Ivy’s gut clenched. “What? No way! Dane might still be pissed off at me, but he wouldn’t threaten me. Not even as a joke.”

“Okay, okay, calm down. If you say so, I believe you. Where you headed?”

“I’m checking into a hotel near the base. Might as well stay near HOT HQ since we’ll be working there for the foreseeable future.”

“Yeah, sounds good. You calling Leslie next?”

Ivy bit her lower lip. There was the possibility Leslie would pull her from the HOT mission over this—but the threat was real, and Ivy wasn’t stupid. Leslie had to be informed.

“Yes, I’m telling her. She can get a trace put on that call, see if we find anything.”

Ace blew out a breath. “Yeah, good plan… You need anything, Ivy? Need me to come watch your back tonight?”

“No, I’m good. I’ll see you in the morning. It was a vague threat, Ace. We’ve certainly heard worse.”

“True dat. Let me know where you’re staying.”

“I will.”

They finished the call and then Ivy phoned Leslie. Her boss wasn’t precisely happy, but she said she’d start the IT forensics department working on the call.
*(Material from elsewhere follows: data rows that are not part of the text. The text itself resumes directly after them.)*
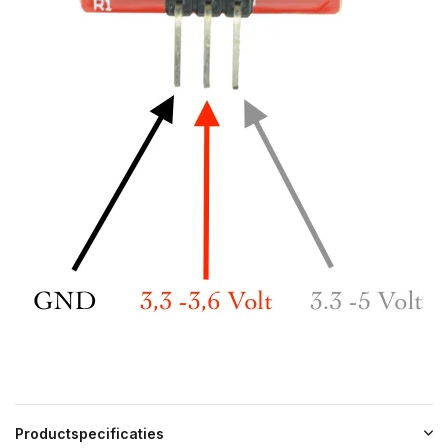
Productspecificaties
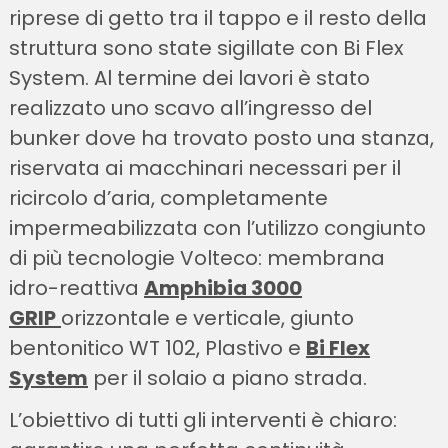
riprese di getto tra il tappo e il resto della
struttura sono state sigillate con Bi Flex
System. Al termine dei lavori è stato
realizzato uno scavo all’ingresso del
bunker dove ha trovato posto una stanza,
riservata ai macchinari necessari per il
ricircolo d’aria, completamente
impermeabilizzata con l’utilizzo congiunto
di più tecnologie Volteco: membrana
idro-reattiva
Amphibia 3000
GRIP
orizzontale e verticale, giunto
bentonitico WT 102, Plastivo e
Bi Flex
System
per il solaio a piano strada.
L’obiettivo di tutti gli interventi è chiaro:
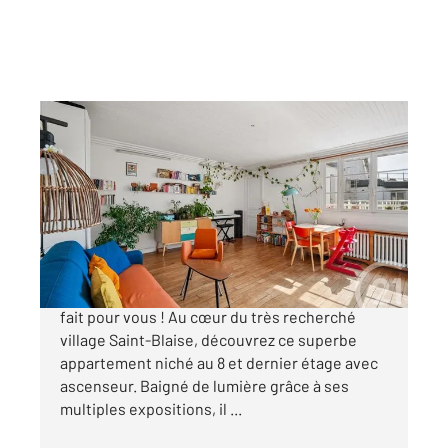
PARIS 75020
2
44,28 m
, 3 pièces
Ref : 15337
Appartement F3 à vendre
350 000 €
Amateurs du charme de l'ancien, ce bien est
fait pour vous ! Au cœur du très recherché
village Saint-Blaise, découvrez ce superbe
appartement niché au 8 et dernier étage avec
ascenseur. Baigné de lumière grâce à ses
multiples expositions, il ...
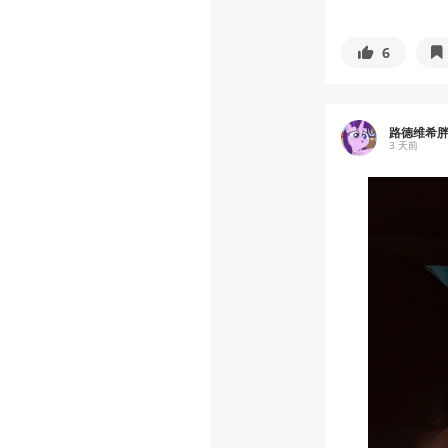
6
路德维希
3 天前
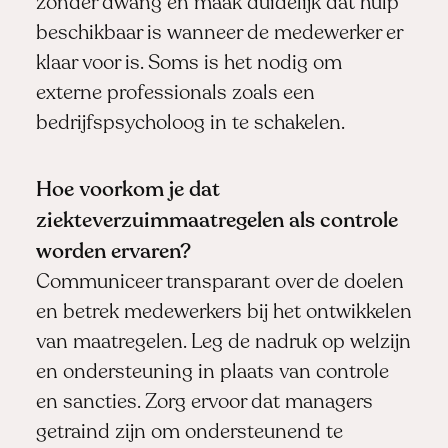
zonder dwang en maak duidelijk dat hulp
beschikbaar is wanneer de medewerker er
klaar voor is. Soms is het nodig om
externe professionals zoals een
bedrijfspsycholoog in te schakelen.
Hoe voorkom je dat
ziekteverzuimmaatregelen als controle
worden ervaren?
Communiceer transparant over de doelen
en betrek medewerkers bij het ontwikkelen
van maatregelen. Leg de nadruk op welzijn
en ondersteuning in plaats van controle
en sancties. Zorg ervoor dat managers
getraind zijn om ondersteunend te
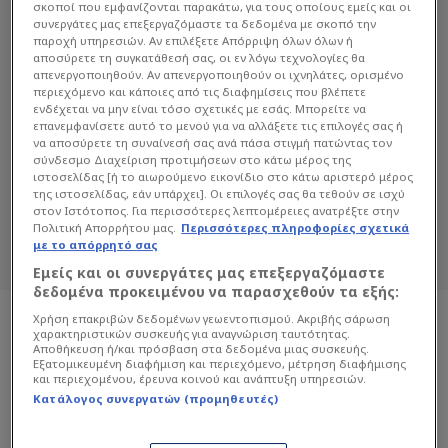
σκοποί που εμφανίζονται παρακάτω, για τους οποίους εμείς και οι
συνεργάτες μας επεξεργαζόμαστε τα δεδομένα με σκοπό την
παροχή υπηρεσιών. Αν επιλέξετε Απόρριψη όλων όλων ή
αποσύρετε τη συγκατάθεσή σας, οι εν λόγω τεχνολογίες θα
απενεργοποιηθούν. Αν απενεργοποιηθούν οι ιχνηλάτες, ορισμένο
περιεχόμενο και κάποιες από τις διαφημίσεις που βλέπετε
ενδέχεται να μην είναι τόσο σχετικές με εσάς. Μπορείτε να
ΙΣΣΆ ΚΑΜΠΟΡΈ
επανεμφανίσετε αυτό το μενού για να αλλάξετε τις επιλογές σας ή
να αποσύρετε τη συναίνεσή σας ανά πάσα στιγμή πατώντας τον
σύνδεσμο Διαχείριση προτιμήσεων στο κάτω μέρος της
Διαβάστε όλα τα άρθρα του Sportdog
ιστοσελίδας [ή το αιωρούμενο εικονίδιο στο κάτω αριστερό μέρος
σχετικά με το θέμα Ισσά Καμπορέ.
της ιστοσελίδας, εάν υπάρχει]. Οι επιλογές σας θα τεθούν σε ισχύ
στον Ιστότοπος. Για περισσότερες λεπτομέρειες ανατρέξτε στην
Sportdog: Πιστό στον φίλαθλο.
Πολιτική Απορρήτου μας.
Περισσότερες πληροφορίες σχετικά
με το απόρρητό σας
Εμείς και οι συνεργάτες μας επεξεργαζόμαστε
δεδομένα προκειμένου να παρασχεθούν τα εξής:
Χρήση επακριβών δεδομένων γεωεντοπισμού. Ακριβής σάρωση
χαρακτηριστικών συσκευής για αναγνώριση ταυτότητας.
Αποθήκευση ή/και πρόσβαση στα δεδομένα μιας συσκευής.
Εξατομικευμένη διαφήμιση και περιεχόμενο, μέτρηση διαφήμισης
και περιεχομένου, έρευνα κοινού και ανάπτυξη υπηρεσιών.
Κατάλογος συνεργατών (προμηθευτές)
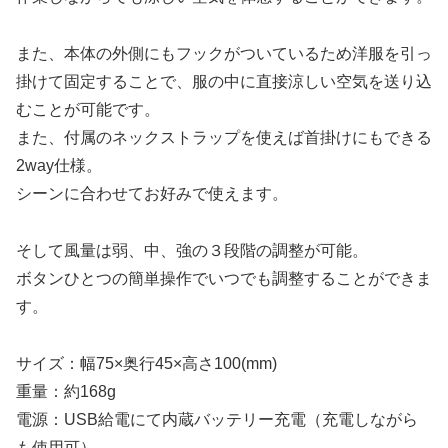
また、本体の外側にもフックがついているため洋服を引っ
掛けて固定することで、服の中に直接涼しい空気を送り込
むことが可能です。
また、付属のネックストラップを使えば首掛けにもできる
2way仕様。
シーンに合わせてお好みで使えます。
そして風量は弱、中、強の３段階の調整が可能。
ボタンひとつの簡単操作でいつでも調整することができま
す。
サイズ：幅75×奥行45×高さ100(mm)
重量：約168g
電源：USB給電にて内蔵バッテリー充電（充電しながら
も使用可）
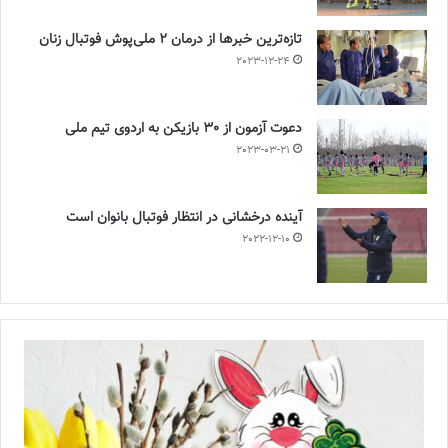
تازه‌ترین خبرها از درمان ۲ ملی‌پوش فوتبال زنان
2023-12-24
دعوت آزمون از 30 بازیکن به اردوی تیم ملی
2023-03-21
آینده درخشانی در انتظار فوتبال بانوان است
2022-12-10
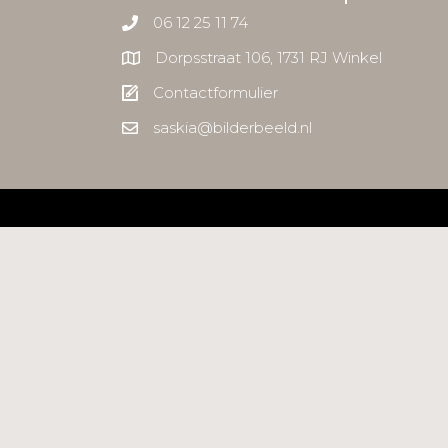
06 12 25 11 74
Dorpsstraat 106, 1731 RJ Winkel
Contactformulier
saskia@bilderbeeld.nl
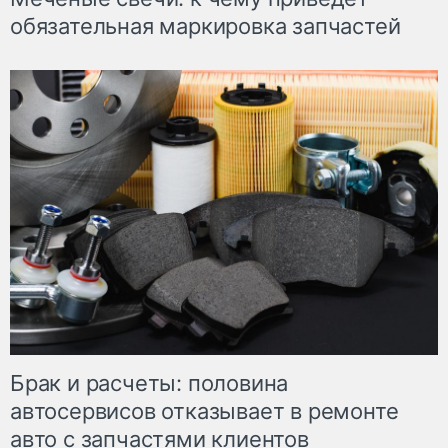
обязательная маркировка запчастей
Брак и расчеты: половина
автосервисов отказывает в ремонте
авто с запчастями клиентов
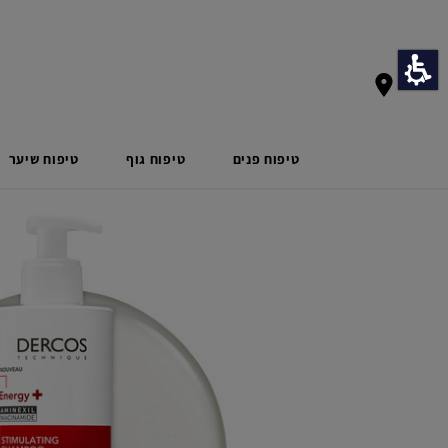
דף הבית
טיפוח שיער
דרקוס
שמפו אנרג'י+
טיפוח פנים
טיפוח גוף
טיפוח שיער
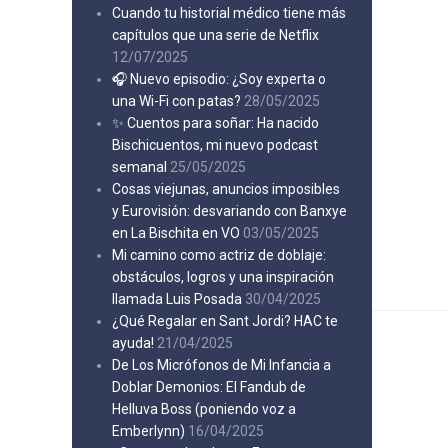
Cuando tu historial médico tiene más
capítulos que una serie de Netflix
12/07/2025
🎧 Nuevo episodio: ¿Soy experta o
una Wi-Fi con patas?
28/05/2025
✨ Cuentos para soñar: Ha nacido
Bischicuentos, mi nuevo podcast
semanal
25/05/2025
Cosas viejunas, anuncios imposibles
y Eurovisión: desvariando con Banxye
en La Bischita en VO
03/05/2025
Mi camino como actriz de doblaje:
obstáculos, logros y una inspiración
llamada Luis Posada
30/04/2025
¿Qué Regalar en Sant Jordi? HAC te
ayuda!
21/04/2025
De Los Micrófonos de Mi Infancia a
Doblar Demonios: El Fandub de
Helluva Boss (poniendo voz a
Emberlynn)
16/04/2025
If they figured out where it came from—where it really came from and not just the VOIP masking system the caller had used to hide the number from her caller ID—maybe they’d learn something useful.

Until then, there was nothing Ivy could do except check into the hotel and keep doing her job.

After she was settled, she texted Ace her information and then opened up her computer and started searching through some of the unclassified files she had on the Ruizes. There was a lot to think about with the missing sub and the Freedom Force, but the Ruizes were her specialty. And maybe something in the files would trigger a thought about the terrorists.

Ivy had been scanning the files for approximately ten minutes when there was a hard knock on her door. Her heart leapt, and she shoved the computer aside to reach for her gun.

“Ivy! Open up! It’s Dane.”

Ivy blinked. Dane? Here? Oh, holy shit.

She went to the door and opened it, though she didn’t slide the chain back. Dane loomed on the other side, his face thunderous. He was dressed in jeans and a navy T-shirt that molded the hard planes of his sculpted chest like a second skin.